**WHAT TO PRODUCE:** Render every line of the records below as a Markdown table with a Row column holding the row number and a Line column holding the line itself. Skip blank lines, and leave the pictures out of the answer.

begin MATERIAL PROVIDED

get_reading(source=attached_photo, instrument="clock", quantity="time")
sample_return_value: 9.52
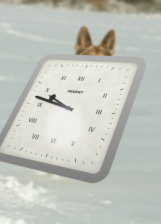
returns 9.47
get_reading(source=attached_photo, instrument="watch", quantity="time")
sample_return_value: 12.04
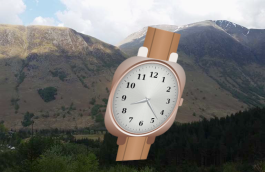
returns 8.23
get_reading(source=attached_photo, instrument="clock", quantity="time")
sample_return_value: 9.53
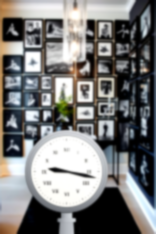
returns 9.17
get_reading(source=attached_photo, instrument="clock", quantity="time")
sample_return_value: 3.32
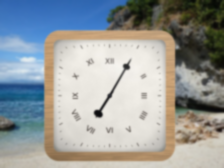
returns 7.05
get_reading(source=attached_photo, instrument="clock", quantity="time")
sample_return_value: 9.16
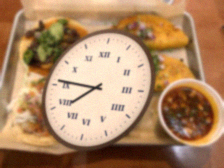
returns 7.46
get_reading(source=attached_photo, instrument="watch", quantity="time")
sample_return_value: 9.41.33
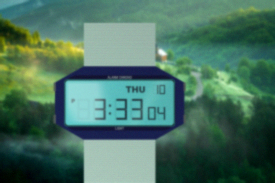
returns 3.33.04
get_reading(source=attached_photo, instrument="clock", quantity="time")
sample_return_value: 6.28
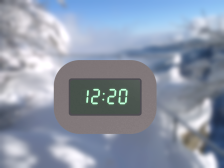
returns 12.20
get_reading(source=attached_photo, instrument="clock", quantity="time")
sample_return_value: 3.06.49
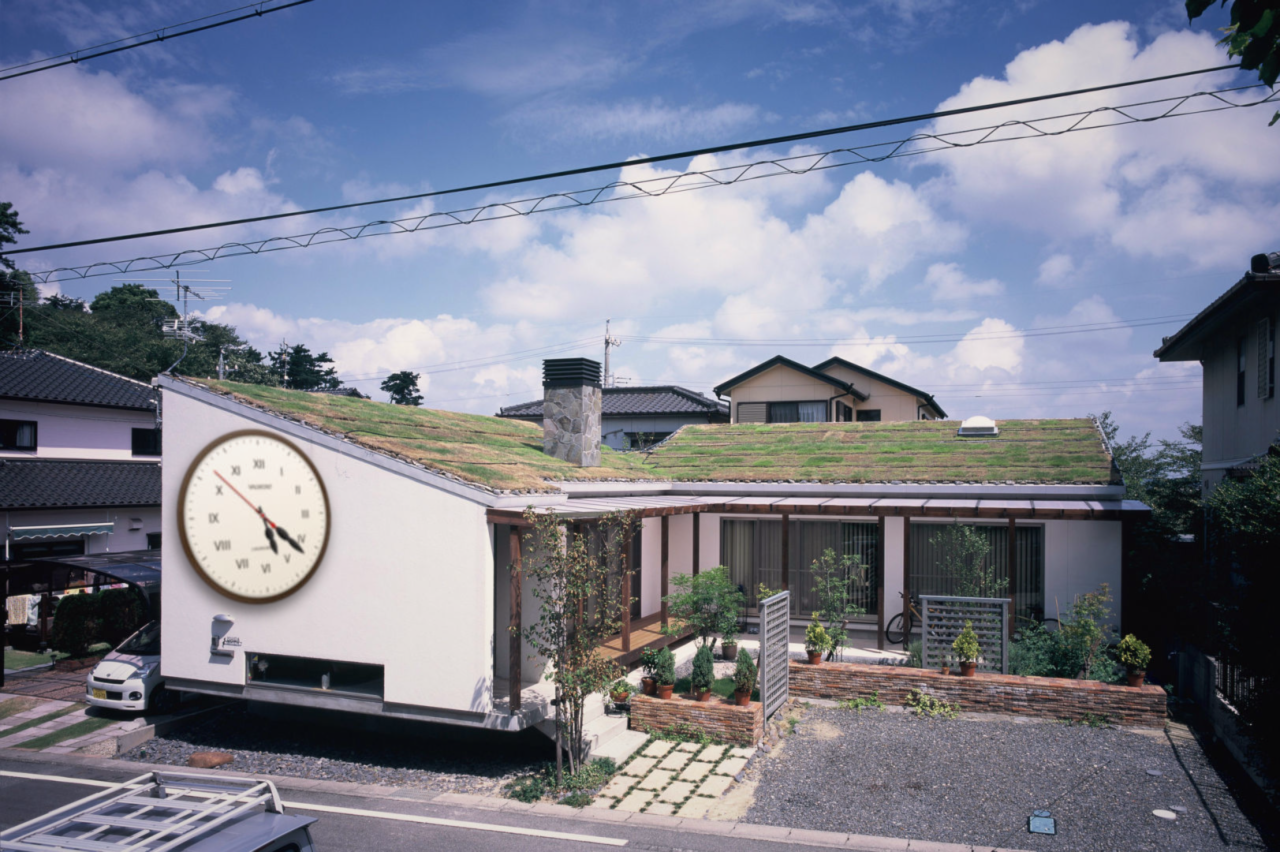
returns 5.21.52
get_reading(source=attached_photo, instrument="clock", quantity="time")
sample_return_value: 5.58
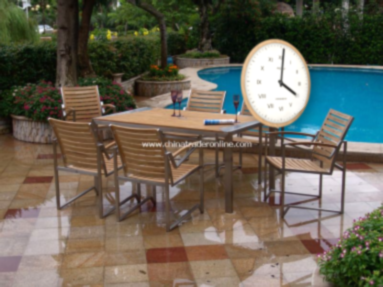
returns 4.01
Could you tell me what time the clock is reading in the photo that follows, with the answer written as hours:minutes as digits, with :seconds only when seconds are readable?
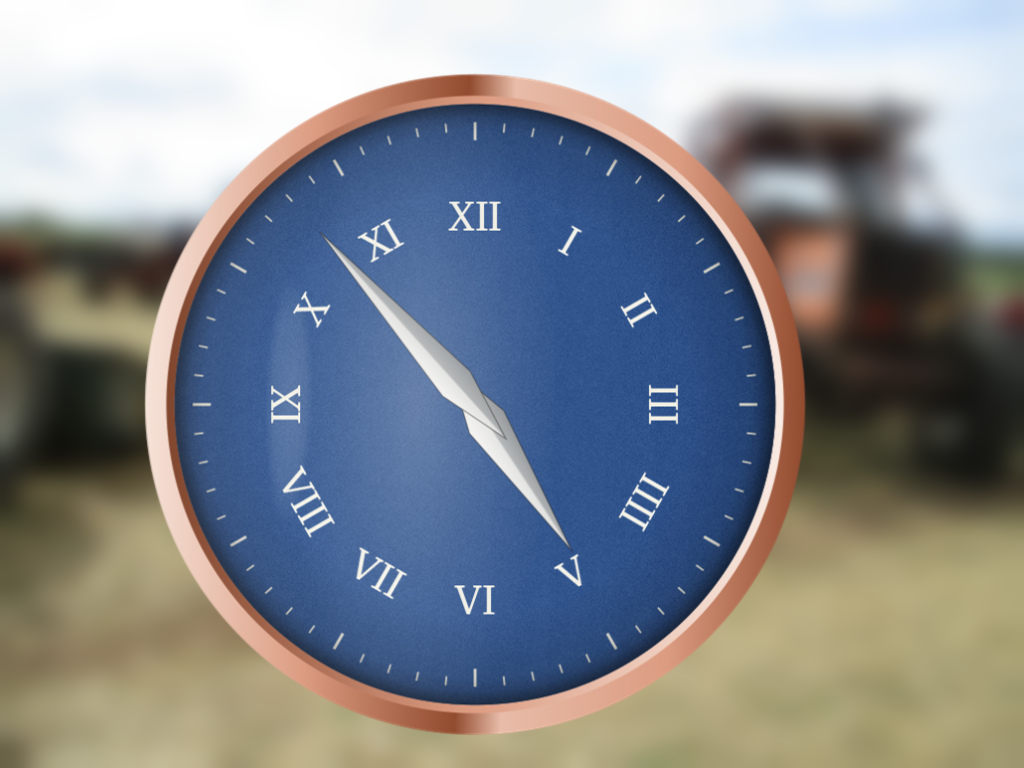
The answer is 4:53
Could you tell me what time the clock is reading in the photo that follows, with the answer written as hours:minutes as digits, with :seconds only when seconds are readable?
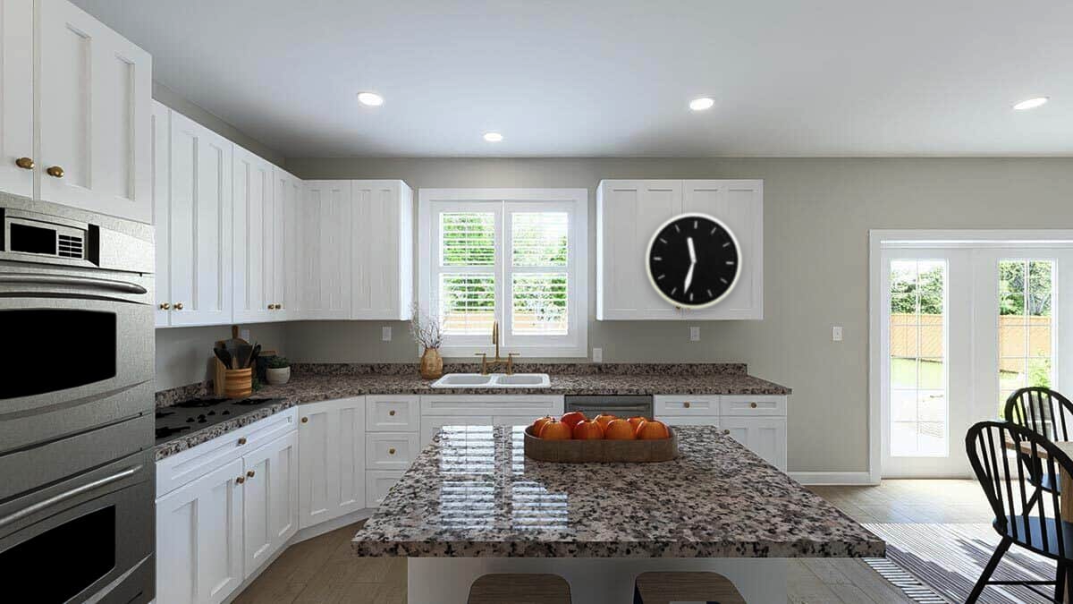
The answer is 11:32
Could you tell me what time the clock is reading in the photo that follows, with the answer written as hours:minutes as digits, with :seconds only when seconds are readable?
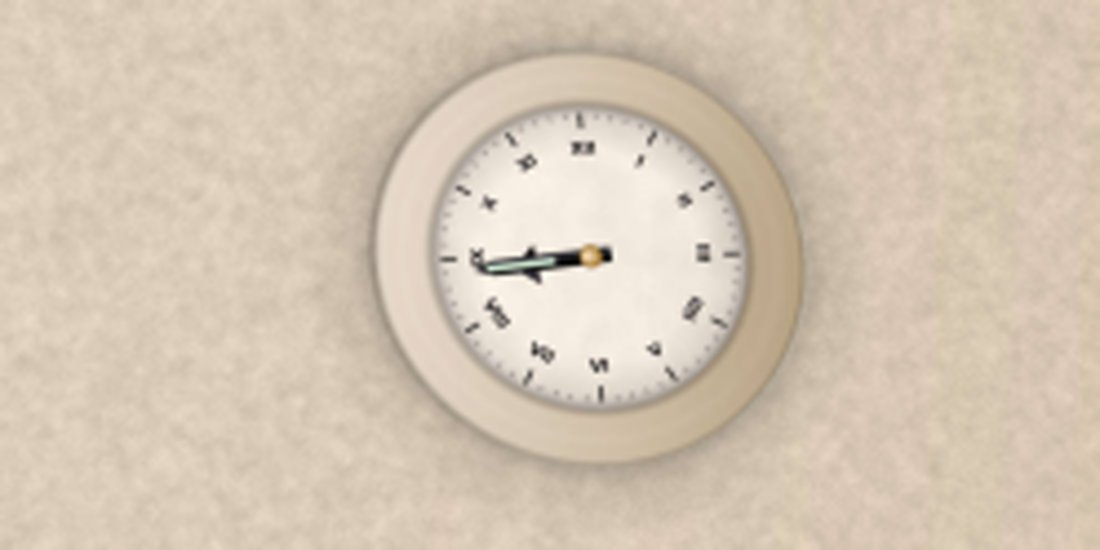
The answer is 8:44
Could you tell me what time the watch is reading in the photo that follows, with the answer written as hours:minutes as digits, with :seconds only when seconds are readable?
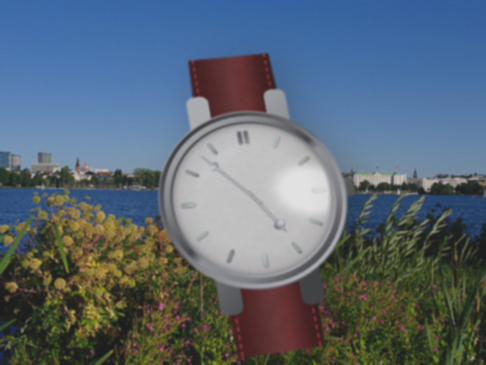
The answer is 4:53
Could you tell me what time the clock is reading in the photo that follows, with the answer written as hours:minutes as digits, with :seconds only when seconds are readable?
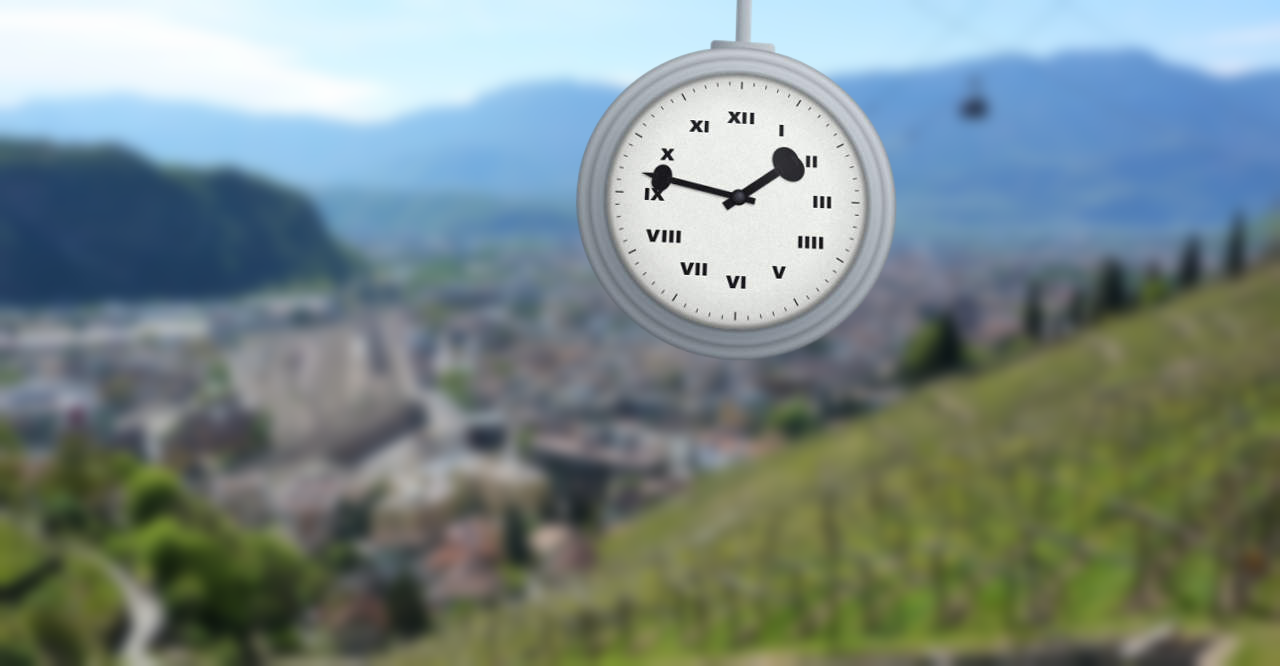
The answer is 1:47
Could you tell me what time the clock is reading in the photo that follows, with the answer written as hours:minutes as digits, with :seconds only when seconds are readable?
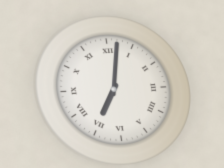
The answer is 7:02
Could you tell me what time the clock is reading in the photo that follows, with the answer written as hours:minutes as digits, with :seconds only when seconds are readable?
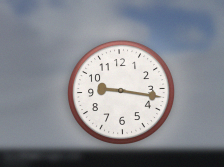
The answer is 9:17
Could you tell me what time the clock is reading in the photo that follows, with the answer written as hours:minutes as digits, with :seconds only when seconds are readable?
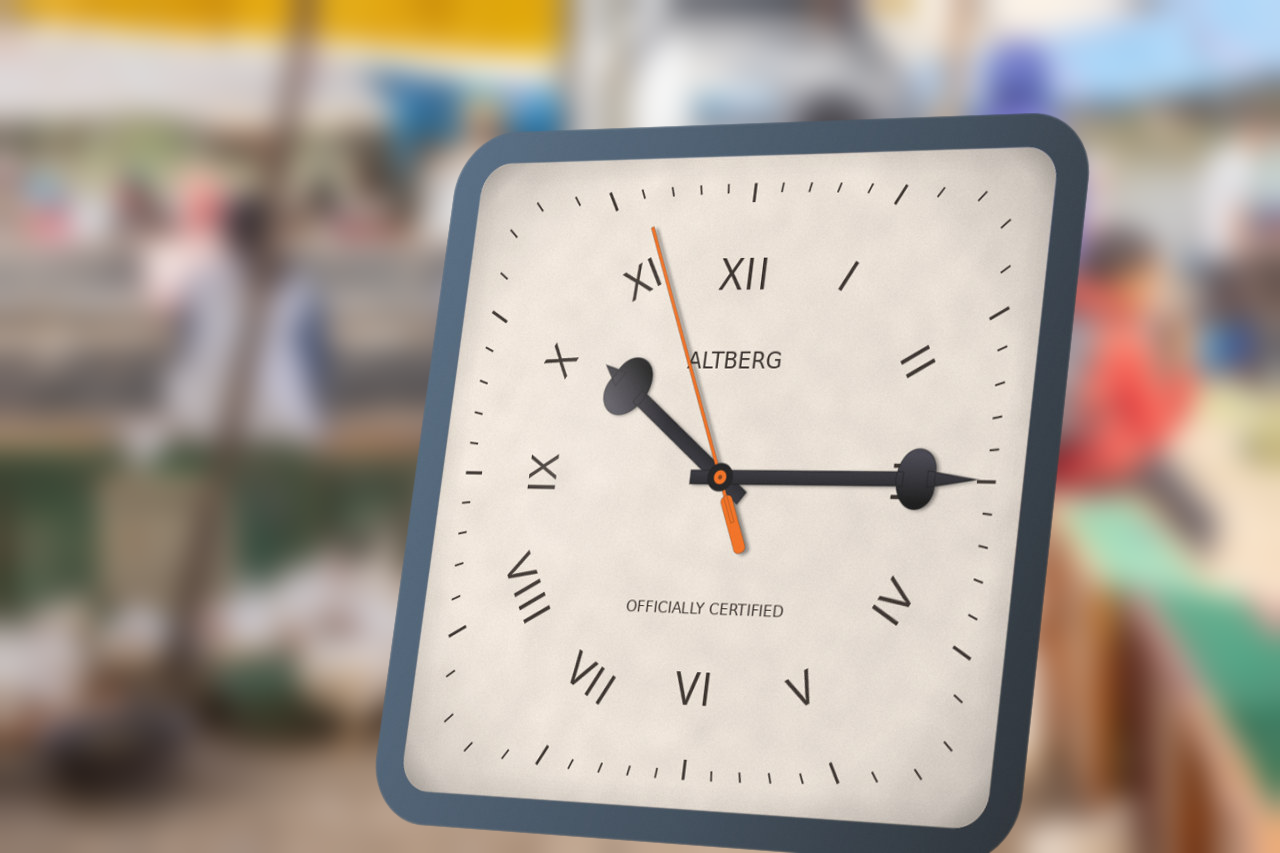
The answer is 10:14:56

end MATERIAL PROVIDED

**TASK RESULT:**
| Row | Line |
|---|---|
| 1 | get_reading(source=attached_photo, instrument="clock", quantity="time") |
| 2 | sample_return_value: 9.52 |
| 3 | returns 9.47 |
| 4 | get_reading(source=attached_photo, instrument="watch", quantity="time") |
| 5 | sample_return_value: 12.04 |
| 6 | returns 8.23 |
| 7 | get_reading(source=attached_photo, instrument="clock", quantity="time") |
| 8 | sample_return_value: 9.53 |
| 9 | returns 9.17 |
| 10 | get_reading(source=attached_photo, instrument="clock", quantity="time") |
| 11 | sample_return_value: 3.32 |
| 12 | returns 7.05 |
| 13 | get_reading(source=attached_photo, instrument="clock", quantity="time") |
| 14 | sample_return_value: 9.16 |
| 15 | returns 7.46 |
| 16 | get_reading(source=attached_photo, instrument="watch", quantity="time") |
| 17 | sample_return_value: 9.41.33 |
| 18 | returns 3.33.04 |
| 19 | get_reading(source=attached_photo, instrument="clock", quantity="time") |
| 20 | sample_return_value: 6.28 |
| 21 | returns 12.20 |
| 22 | get_reading(source=attached_photo, instrument="clock", quantity="time") |
| 23 | sample_return_value: 3.06.49 |
| 24 | returns 5.21.52 |
| 25 | get_reading(source=attached_photo, instrument="clock", quantity="time") |
| 26 | sample_return_value: 5.58 |
| 27 | returns 4.01 |
| 28 | Could you tell me what time the clock is reading in the photo that follows, with the answer written as hours:minutes as digits, with :seconds only when seconds are readable? |
| 29 | The answer is 4:53 |
| 30 | Could you tell me what time the clock is reading in the photo that follows, with the answer written as hours:minutes as digits, with :seconds only when seconds are readable? |
| 31 | The answer is 11:32 |
| 32 | Could you tell me what time the clock is reading in the photo that follows, with the answer written as hours:minutes as digits, with :seconds only when seconds are readable? |
| 33 | The answer is 8:44 |
| 34 | Could you tell me what time the watch is reading in the photo that follows, with the answer written as hours:minutes as digits, with :seconds only when seconds are readable? |
| 35 | The answer is 4:53 |
| 36 | Could you tell me what time the clock is reading in the photo that follows, with the answer written as hours:minutes as digits, with :seconds only when seconds are readable? |
| 37 | The answer is 1:47 |
| 38 | Could you tell me what time the clock is reading in the photo that follows, with the answer written as hours:minutes as digits, with :seconds only when seconds are readable? |
| 39 | The answer is 7:02 |
| 40 | Could you tell me what time the clock is reading in the photo that follows, with the answer written as hours:minutes as digits, with :seconds only when seconds are readable? |
| 41 | The answer is 9:17 |
| 42 | Could you tell me what time the clock is reading in the photo that follows, with the answer written as hours:minutes as digits, with :seconds only when seconds are readable? |
| 43 | The answer is 10:14:56 |